START Excerpted records

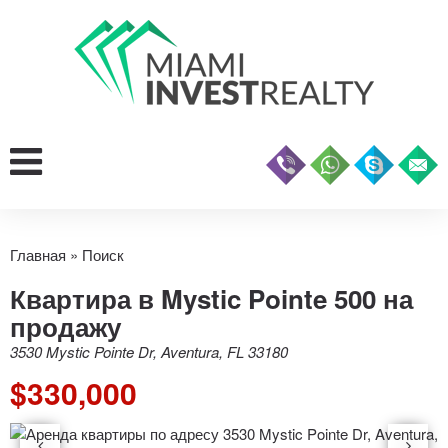
Главная
»
Поиск
Квартира в Mystic Pointe 500 на
продажу
3530 Mystic Pointe Dr, Aventura, FL 33180
$330,000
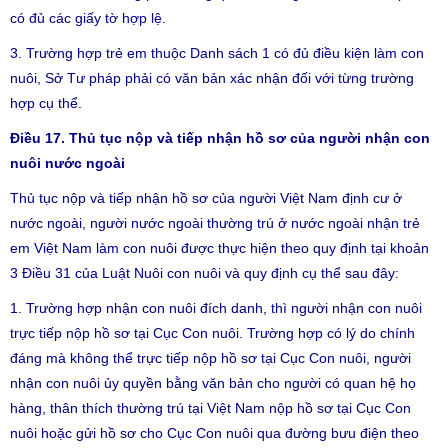
có đủ các giấy tờ hợp lệ.
3. Trường hợp trẻ em thuộc Danh sách 1 có đủ điều kiện làm con
nuôi, Sở Tư pháp phải có văn bản xác nhận đối với từng trường
hợp cụ thể.
Điều 17. Thủ tục nộp và tiếp nhận hồ sơ của người nhận con
nuôi nước ngoài
Thủ tục nộp và tiếp nhận hồ sơ của người Việt Nam định cư ở
nước ngoài, người nước ngoài thường trú ở nước ngoài nhận trẻ
em Việt Nam làm con nuôi được thực hiện theo quy định tại khoản
3 Điều 31 của Luật Nuôi con nuôi và quy định cụ thể sau đây:
1. Trường hợp nhận con nuôi đích danh, thì người nhận con nuôi
trực tiếp nộp hồ sơ tại Cục Con nuôi. Trường hợp có lý do chính
đáng mà không thể trực tiếp nộp hồ sơ tại Cục Con nuôi, người
nhận con nuôi ủy quyền bằng văn bản cho người có quan hệ họ
hàng, thân thích thường trú tại Việt Nam nộp hồ sơ tại Cục Con
nuôi hoặc gửi hồ sơ cho Cục Con nuôi qua đường bưu điện theo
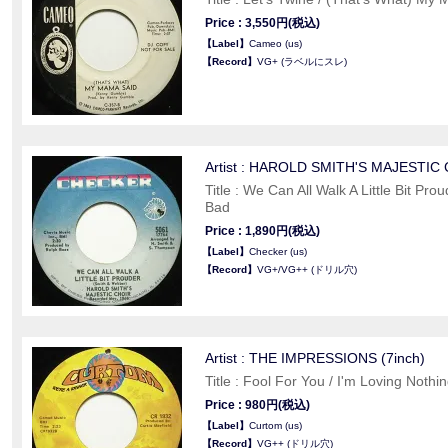
Price : 3,550円(税込)
【Label】
Cameo (us)
【Record】
VG+ (ラベルにスレ)
Artist : HAROLD SMITH'S MAJESTIC
Title : We Can All Walk A Little Bit Pr
Bad
Price : 1,890円(税込)
【Label】
Checker (us)
【Record】
VG+/VG++ (ドリル穴)
Artist : THE IMPRESSIONS (7inch)
Title : Fool For You / I'm Loving Nothi
Price : 980円(税込)
【Label】
Curtom (us)
【Record】
VG++ (ドリル穴)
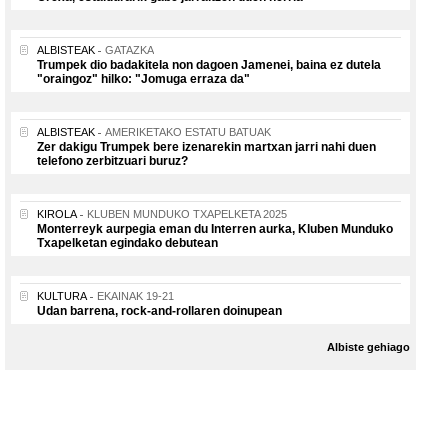
ALBISTEAK
GATAZKA
Trumpek dio badakitela non dagoen Jamenei, baina ez dutela
"oraingoz" hilko: "Jomuga erraza da"
ALBISTEAK
AMERIKETAKO ESTATU BATUAK
Zer dakigu Trumpek bere izenarekin martxan jarri nahi duen
telefono zerbitzuari buruz?
KIROLA
KLUBEN MUNDUKO TXAPELKETA 2025
Monterreyk aurpegia eman du Interren aurka, Kluben Munduko
Txapelketan egindako debutean
KULTURA
EKAINAK 19-21
Udan barrena, rock-and-rollaren doinupean
Albiste gehiago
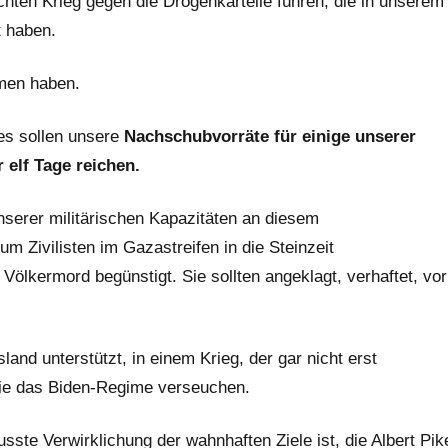
hten Krieg gegen die Drogenkartelle führen, die in unserem
t haben.
ommen haben.
s sollen unsere
Nachschubvorräte für einige unserer
elf Tage reichen.
nserer militärischen Kapazitäten an diesem
 Zivilisten im Gazastreifen in die Steinzeit
lkermord begünstigt. Sie sollten angeklagt, verhaftet, vor
and unterstützt, in einem Krieg, der gar nicht erst
 die das Biden-Regime verseuchen.
usste Verwirklichung der wahnhaften Ziele ist, die Albert Pik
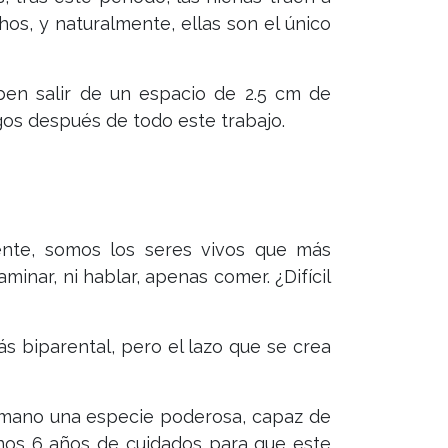
os, y naturalmente, ellas son el único
eben salir de un espacio de 2.5 cm de
os después de todo este trabajo.
mente, somos los seres vivos que más
inar, ni hablar, apenas comer. ¿Difícil
s biparental, pero el lazo que se crea
 humano una especie poderosa, capaz de
enos 6 años de cuidados para que este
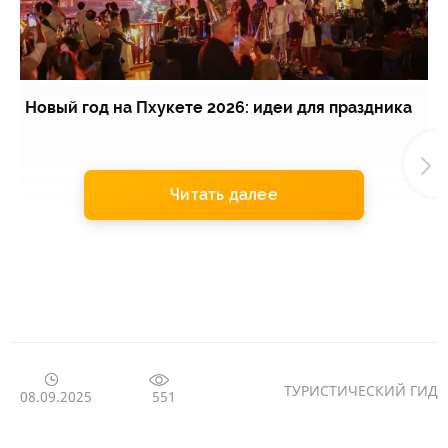
Новый год на Пхукете 2026: идеи для праздника
Э
Читать далее
ТУРИСТИЧЕСКИЙ ГИД
551
08.09.2025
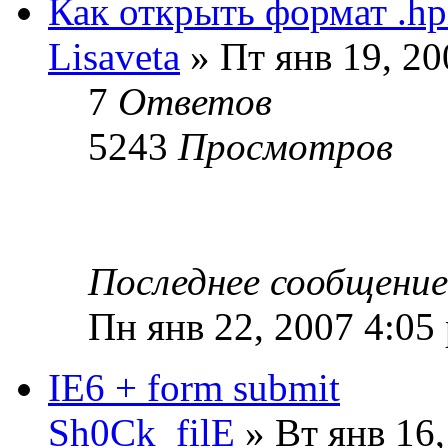
Как открыть формат .hp
Lisaveta
» Пт янв 19, 20
7
Ответов
5243
Просмотров
Последнее сообщени
Пн янв 22, 2007 4:05
IE6 + form submit
Sh0Ck_filE
» Вт янв 16,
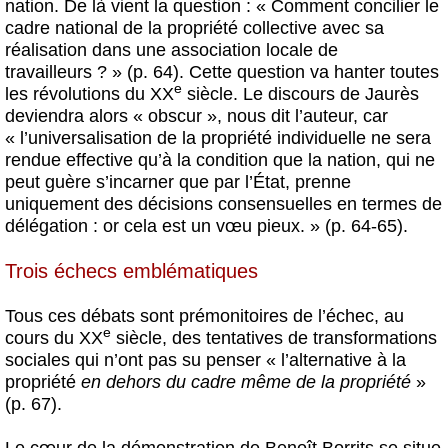
nation. De là vient la question : « Comment concilier le
cadre national de la propriété collective avec sa
réalisation dans une association locale de
travailleurs ? » (p. 64). Cette question va hanter toutes
e
les révolutions du XX
siècle. Le discours de Jaurès
deviendra alors « obscur », nous dit l’auteur, car
« l’universalisation de la propriété individuelle ne sera
rendue effective qu’à la condition que la nation, qui ne
peut guère s’incarner que par l’État, prenne
uniquement des décisions consensuelles en termes de
délégation : or cela est un vœu pieux. » (p. 64-65).
Trois échecs emblématiques
Tous ces débats sont prémonitoires de l’échec, au
e
cours du XX
siècle, des tentatives de transformations
sociales qui n’ont pas su penser « l’alternative à la
propriété
en dehors du cadre même de la propriété
»
(p. 67).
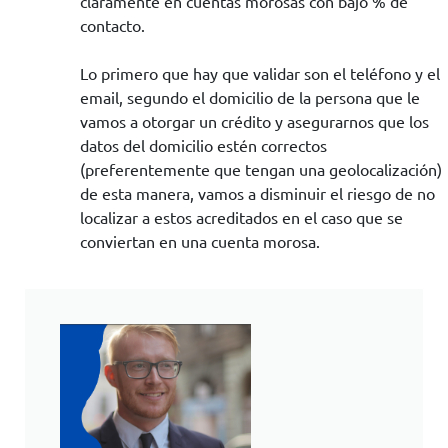
claramente en cuentas morosas con bajo % de
contacto.
Lo primero que hay que validar son el teléfono y el
email, segundo el domicilio de la persona que le
vamos a otorgar un crédito y asegurarnos que los
datos del domicilio estén correctos
(preferentemente que tengan una geolocalización)
de esta manera, vamos a disminuir el riesgo de no
localizar a estos acreditados en el caso que se
conviertan en una cuenta morosa.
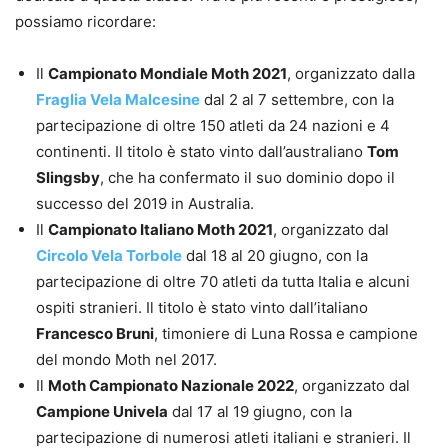
possiamo ricordare:
Il
Campionato Mondiale Moth 2021
, organizzato dalla
Fraglia Vela Malcesine
dal 2 al 7 settembre, con la
partecipazione di oltre 150 atleti da 24 nazioni e 4
continenti. Il titolo è stato vinto dall’australiano
Tom
Slingsby
, che ha confermato il suo dominio dopo il
successo del 2019 in Australia.
Il
Campionato Italiano Moth 2021
, organizzato dal
Circolo Vela Torbole
dal 18 al 20 giugno, con la
partecipazione di oltre 70 atleti da tutta Italia e alcuni
ospiti stranieri. Il titolo è stato vinto dall’italiano
Francesco Bruni
, timoniere di Luna Rossa e campione
del mondo Moth nel 2017.
Il
Moth Campionato Nazionale 2022
, organizzato dal
Campione Univela
dal 17 al 19 giugno, con la
partecipazione di numerosi atleti italiani e stranieri. Il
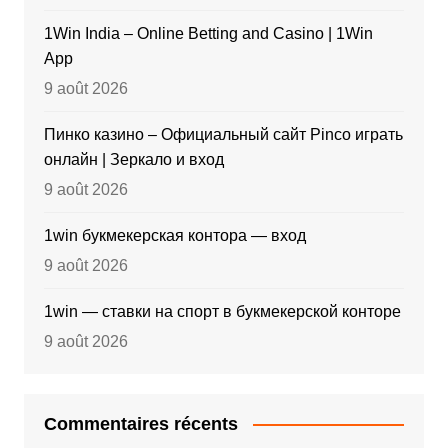
1Win India – Online Betting and Casino | 1Win
App
9 août 2026
Пинко казино – Официальный сайт Pinco играть
онлайн | Зеркало и вход
9 août 2026
1win букмекерская контора — вход
9 août 2026
1win — ставки на спорт в букмекерской конторе
9 août 2026
Commentaires récents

END Excerpted records

Your task:
Give back exactly the lines above from the one with "Zivilisten im Gazastreifen in die Steinzeit" through the one with "dal 2 al 7 settembre, con la", both included. Pictures don't belong in the copy.

Completed exercise:
 Zivilisten im Gazastreifen in die Steinzeit
lkermord begünstigt. Sie sollten angeklagt, verhaftet, vor
and unterstützt, in einem Krieg, der gar nicht erst
 die das Biden-Regime verseuchen.
usste Verwirklichung der wahnhaften Ziele ist, die Albert Pik
os, y naturalmente, ellas son el único
eben salir de un espacio de 2.5 cm de
os después de todo este trabajo.
mente, somos los seres vivos que más
inar, ni hablar, apenas comer. ¿Difícil
s biparental, pero el lazo que se crea
 humano una especie poderosa, capaz de
enos 6 años de cuidados para que este
Новый год на Пхукете 2026: идеи для праздника
Э
Читать далее
ТУРИСТИЧЕСКИЙ ГИД
551
08.09.2025
Как открыть формат .hp
Lisaveta
» Пт янв 19, 20
7
Ответов
5243
Просмотров
Последнее сообщени
Пн янв 22, 2007 4:05
IE6 + form submit
Sh0Ck_filE
» Вт янв 16,
nation. De là vient la question : « Comment concilier le
cadre national de la propriété collective avec sa
réalisation dans une association locale de
travailleurs ? » (p. 64). Cette question va hanter toutes
e
les révolutions du XX
siècle. Le discours de Jaurès
deviendra alors « obscur », nous dit l’auteur, car
« l’universalisation de la propriété individuelle ne sera
rendue effective qu’à la condition que la nation, qui ne
peut guère s’incarner que par l’État, prenne
uniquement des décisions consensuelles en termes de
délégation : or cela est un vœu pieux. » (p. 64-65).
Trois échecs emblématiques
Tous ces débats sont prémonitoires de l’échec, au
e
cours du XX
siècle, des tentatives de transformations
sociales qui n’ont pas su penser « l’alternative à la
propriété
en dehors du cadre même de la propriété
»
(p. 67).
claramente en cuentas morosas con bajo % de
contacto.
Lo primero que hay que validar son el teléfono y el
email, segundo el domicilio de la persona que le
vamos a otorgar un crédito y asegurarnos que los
datos del domicilio estén correctos
(preferentemente que tengan una geolocalización)
de esta manera, vamos a disminuir el riesgo de no
localizar a estos acreditados en el caso que se
conviertan en una cuenta morosa.
possiamo ricordare:
Il
Campionato Mondiale Moth 2021
, organizzato dalla
Fraglia Vela Malcesine
dal 2 al 7 settembre, con la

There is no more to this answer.